$318.7 million and $227.6 million of structured securities affected
New York, February 16, 2021 -- Moody's Investors Service ("Moody's"), has assigned definitive ratings
to ten classes of CMBS securities, issued by BX Trust 2021-LBA,
Commercial Mortgage Pass-Through Certificates, Series 2021-LBA:
BX Trust 2021-LBA Fund JV
Cl. A-JV, Definitive Rating Assigned Aaa (sf)
Cl. B-JV, Definitive Rating Assigned Aa3 (sf)
Cl. C-JV, Definitive Rating Assigned A3 (sf)
Cl. D-JV, Definitive Rating Assigned Baa3 (sf)
Cl. X-JV-CP*, Definitive Rating Assigned
Baa2 (sf)
* Reflects interest-only classes
BX Trust 2021-LBA Fund V
Cl. A-V, Definitive Rating Assigned Aaa (sf)
Cl. B-V, Definitive Rating Assigned Aa3 (sf)
Cl. C-V, Definitive Rating Assigned A3 (sf)
Cl. D-V, Definitive Rating Assigned Baa3 (sf)
Cl. X-V-CP*, Definitive Rating Assigned
Baa2 (sf)
* Reflects interest-only classes
RATINGS RATIONALE
The certificates are collateralized by 2 loans: (i) a floating rate
interest-only commercial mortgage loan secured by the borrowers'
fee simple and/or leasehold interests in 35 industrial, multi-
and single-tenanted, commercial properties located in 6 states
(collectively the Fund JV loan and portfolio); and (ii) a floating
rate interest-only commercial mortgage loan secured by the borrowers'
fee simple interests in 17 industrial, multi- and single-tenanted,
commercial properties in 4 states (collectively the Fund V loan and portfolio).
Our ratings are based on the credit quality of the loans and the strength
of the securitization structures.
The Fund JV loan and the Fund V loan are independent obligations of separate
(although affiliated) borrowers and are not cross-collateralized
or cross-defaulted. Likewise in the trust, each mortgage
loan backs an independent series of non-pooled certificates as
the Fund JV certificates are backed only by the Fund JV loan and the Fund
V certificates are backed only by the Fund V Loan.
Fund JV
The Fund JV portfolio contains a total of 6,585,422 SF across
5 different property subtypes. The subtypes include: warehouse/distribution
(30 properties, 91.4% of NRA); business park
(2 properties, 4.8% of NRA); warehouse (1 property,
1.7% of NRA); manufacturing light (1 property,
1.6% of NRA); and food logistics (1 property,
0.6% of NRA). Construction dates for properties in
the portfolio range between 1967 and 2019, with a weighted average
year built of 1994. Property sizes for assets range between 14,400
SF and 529,970 SF, with an average size of 189,905 SF.

Provided material:

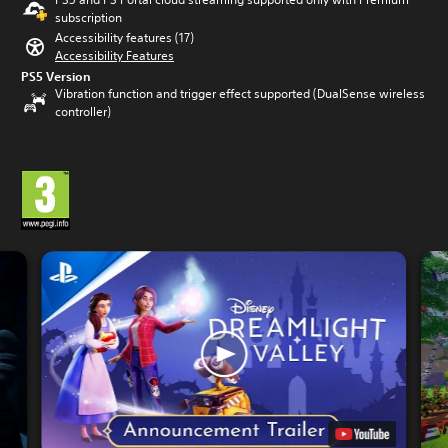
subscription
Accessibility features (17)
Accessibility Features
PS5 Version
Vibration function and trigger effect supported (DualSense wireless
controller)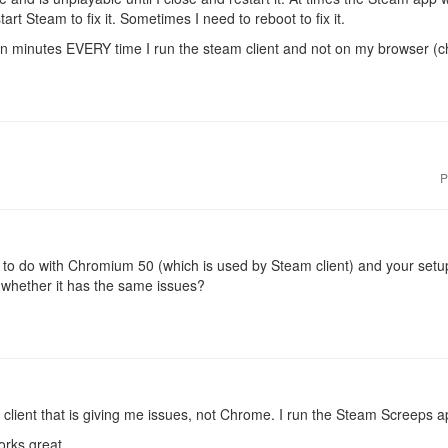
tart Steam to fix it. Sometimes I need to reboot to fix it.
hin minutes EVERY time I run the steam client and not on my browser (
P
g to do with Chromium 50 (which is used by Steam client) and your se
 whether it has the same issues?
m client that is giving me issues, not Chrome. I run the Steam Screeps a
rks great.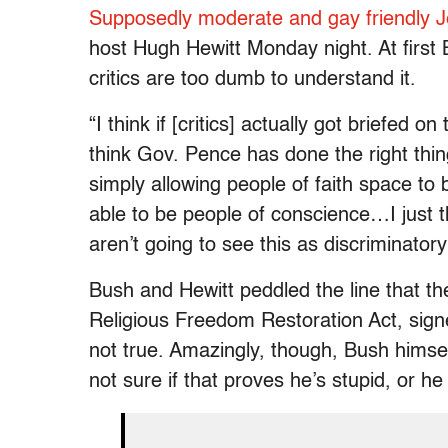
Supposedly moderate and gay friendly 
host Hugh Hewitt Monday night. At first 
critics are too dumb to understand it.
“I think if [critics] actually got briefed o
think Gov. Pence has done the right thin
simply allowing people of faith space to b
able to be people of conscience…I just t
aren’t going to see this as discriminatory 
Bush and Hewitt peddled the line that th
Religious Freedom Restoration Act, signe
not true. Amazingly, though, Bush himself
not sure if that proves he’s stupid, or he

Job A: Using the ratings announcement, explain why each series of certificates in the trust is treated as an independent, non-pooled series.
Job B: According to the ratings announcement, what is the weighted average year built of the properties in the Fund JV portfolio?

Expected answer A: Each mortgage loan backs only its own series. The Fund JV certificates are backed solely by the Fund JV loan, and the Fund V certificates solely by the Fund V loan. The two loans are also independent obligations of separate borrowers and are neither cross-collateralized nor cross-defaulted.

Expected answer B: 1994